= What is needed =
Your copy begins at the line with "right elbow: (227, 556)" and runs through the end of the data below. Set down only those lines exactly, without pictures.

= Recorded information =
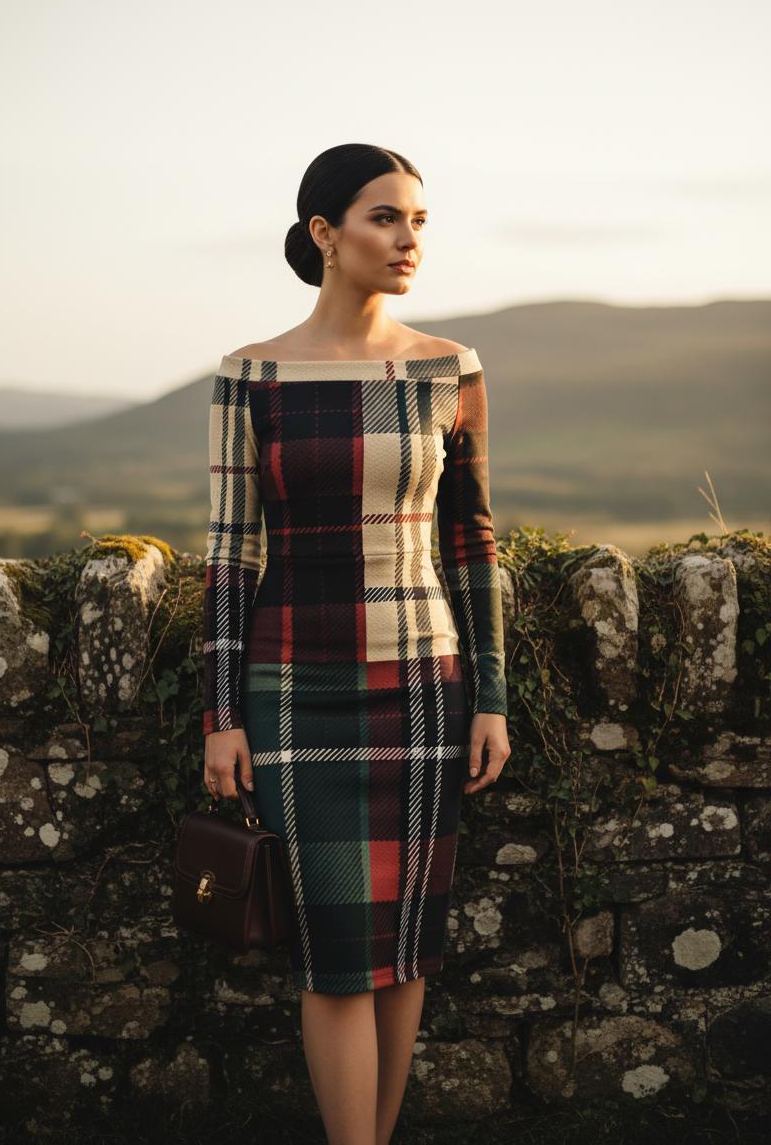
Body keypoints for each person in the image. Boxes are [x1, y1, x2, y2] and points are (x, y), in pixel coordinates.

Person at [202, 142, 510, 1144]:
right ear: (325, 234)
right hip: (293, 691)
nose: (408, 238)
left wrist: (492, 697)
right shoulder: (251, 374)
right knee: (333, 952)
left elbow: (470, 543)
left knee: (404, 949)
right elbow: (227, 556)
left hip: (424, 686)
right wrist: (222, 717)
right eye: (385, 218)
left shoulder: (447, 370)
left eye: (418, 220)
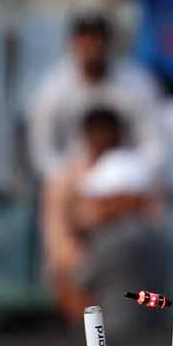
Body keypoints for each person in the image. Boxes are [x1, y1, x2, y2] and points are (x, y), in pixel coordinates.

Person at [42, 106, 163, 329]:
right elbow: (61, 246)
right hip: (88, 276)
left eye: (109, 134)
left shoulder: (137, 173)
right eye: (97, 134)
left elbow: (155, 222)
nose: (103, 140)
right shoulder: (65, 182)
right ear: (85, 137)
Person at [29, 12, 164, 182]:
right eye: (86, 42)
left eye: (97, 42)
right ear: (73, 44)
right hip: (72, 176)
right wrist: (69, 178)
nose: (92, 50)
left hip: (126, 177)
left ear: (109, 44)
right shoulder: (53, 88)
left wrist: (133, 174)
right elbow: (42, 149)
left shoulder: (138, 83)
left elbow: (155, 146)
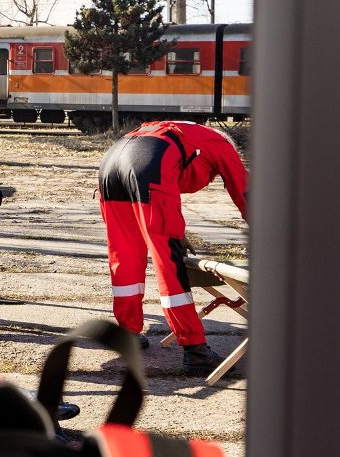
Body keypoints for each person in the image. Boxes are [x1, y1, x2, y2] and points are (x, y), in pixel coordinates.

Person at [97, 120, 248, 376]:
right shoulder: (221, 143)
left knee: (124, 254)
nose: (209, 181)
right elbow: (245, 190)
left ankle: (127, 333)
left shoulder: (182, 131)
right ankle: (195, 350)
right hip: (151, 163)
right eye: (212, 177)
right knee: (169, 260)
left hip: (112, 161)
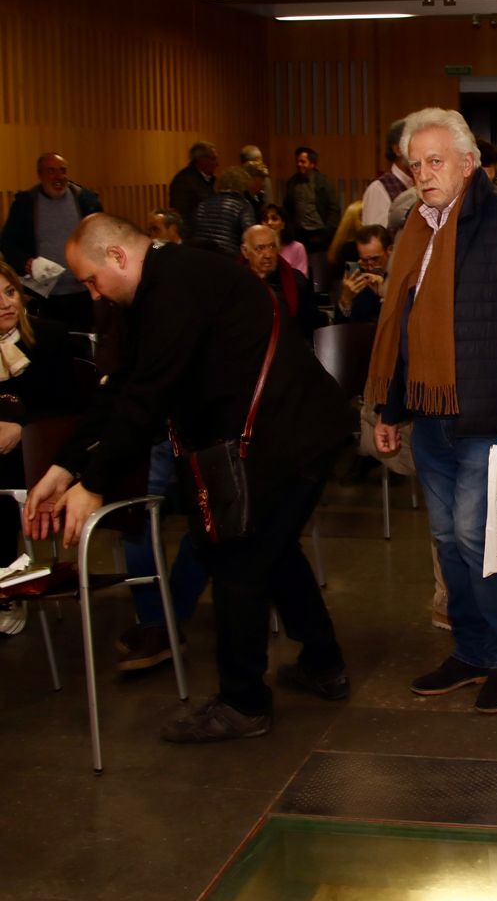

= Result for this task =
right elbow: (227, 556)
left hip: (424, 686)
right wrist: (222, 717)
right eye: (385, 218)
left shoulder: (447, 370)
left eye: (418, 220)
Body keypoints for each person in the image. Boxes are [x1, y1, x2, y2] and points are (x, y), in pixel coordinates.

Person at [42, 106, 163, 329]:
right elbow: (61, 246)
right hip: (88, 276)
left eye: (109, 134)
left shoulder: (137, 173)
right eye: (97, 134)
left elbow: (155, 222)
nose: (103, 140)
right shoulder: (65, 182)
right ear: (85, 137)
Person at [29, 12, 164, 182]:
right eye: (86, 42)
left eye: (97, 42)
right ear: (73, 44)
right hip: (72, 176)
right wrist: (69, 178)
nose: (92, 50)
left hip: (126, 177)
left ear: (109, 44)
right shoulder: (53, 88)
left wrist: (133, 174)
right elbow: (42, 149)
left shoulder: (138, 83)
left elbow: (155, 146)
Body keypoints for each person in the image. Boxes are [x1, y1, x2, y2] and points are (x, y), in pixel coordinates.

Person at [97, 120, 248, 376]:
right shoulder: (221, 143)
left knee: (124, 254)
nose: (209, 181)
right elbow: (245, 190)
left ankle: (127, 333)
left shoulder: (182, 131)
right ankle: (195, 350)
right hip: (151, 163)
right eye: (212, 177)
right knee: (169, 260)
left hip: (112, 161)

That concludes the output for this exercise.